Die wissenschaftliche Evidenz zur PDT in der Zahnmedizin wächst kontinuierlich. Zahlreiche Studien belegen die antimikrobielle Wirksamkeit in vitro und zeigen positive klinische Effekte. Die meisten Untersuchungen beschreiben die PDT als additives Verfahren, das die konventionelle Therapie unterstützt und verbessert, jedoch nicht ersetzt. Die Heterogenität der Studiendesigns, verwendeten Systeme und Parameter erschwert allerdings die direkte Vergleichbarkeit und die Ableitung standardisierter Behandlungsprotokolle.

 

Limitationen und Zukunftsperspektiven

Trotz der vielversprechenden Eigenschaften bestehen Limitationen. Die Wirkung der PDT ist auf oberflächennahe Bereiche beschränkt, da die Eindringtiefe des Lichts begrenzt ist. Bei tiefen Infektionen im Knochengewebe kann die Methode daher nicht als alleinige Therapie eingesetzt werden. Die Kosten für spezielle PDT-Systeme und die fehlende Abrechnung über gesetzliche Krankenversicherungen in vielen Ländern limitieren die Verbreitung.

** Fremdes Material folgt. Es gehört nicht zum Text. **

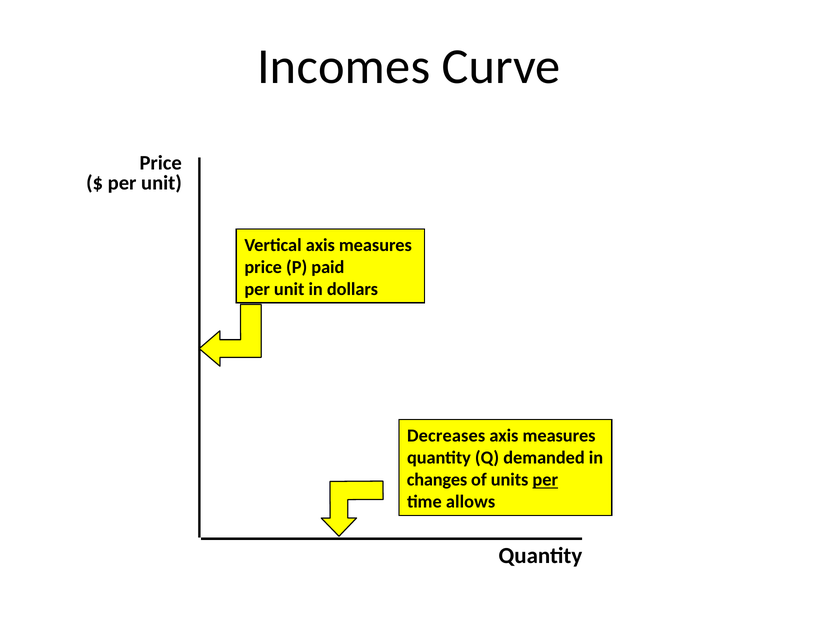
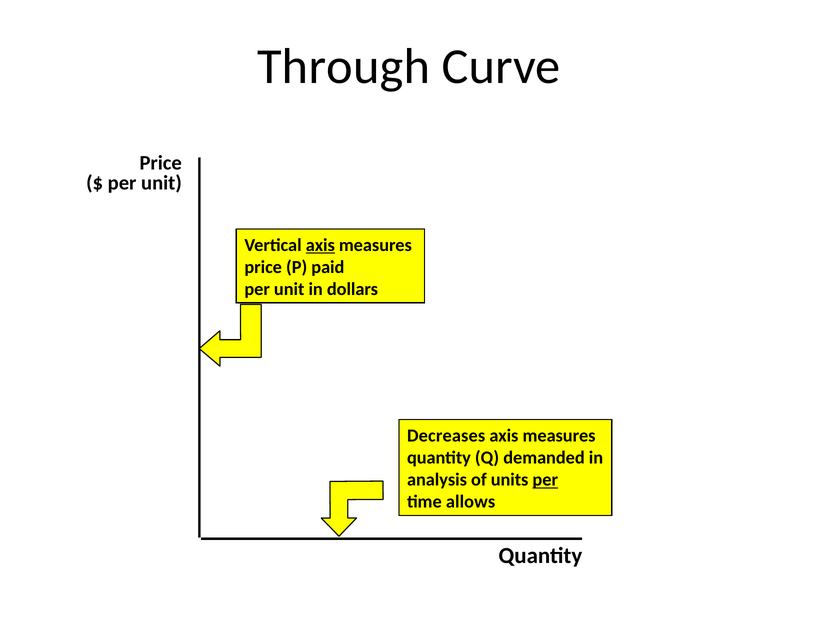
Incomes: Incomes -> Through
axis at (320, 245) underline: none -> present
changes: changes -> analysis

Die Zukunft der photodynamischen Therapie liegt in der Optimierung der Photosensibilisatoren, der Entwicklung effizienterer Lichtsysteme und der Standardisierung von Behandlungsprotokollen. Nanopartikel-basierte Photosensibilisatoren könnten die Eindringtiefe und Selektivität erhöhen. Die Integration in digitale Behandlungskonzepte und die Kombination mit anderen minimalinvasiven Verfahren versprechen weitere Verbesserungen der klinischen Ergebnisse.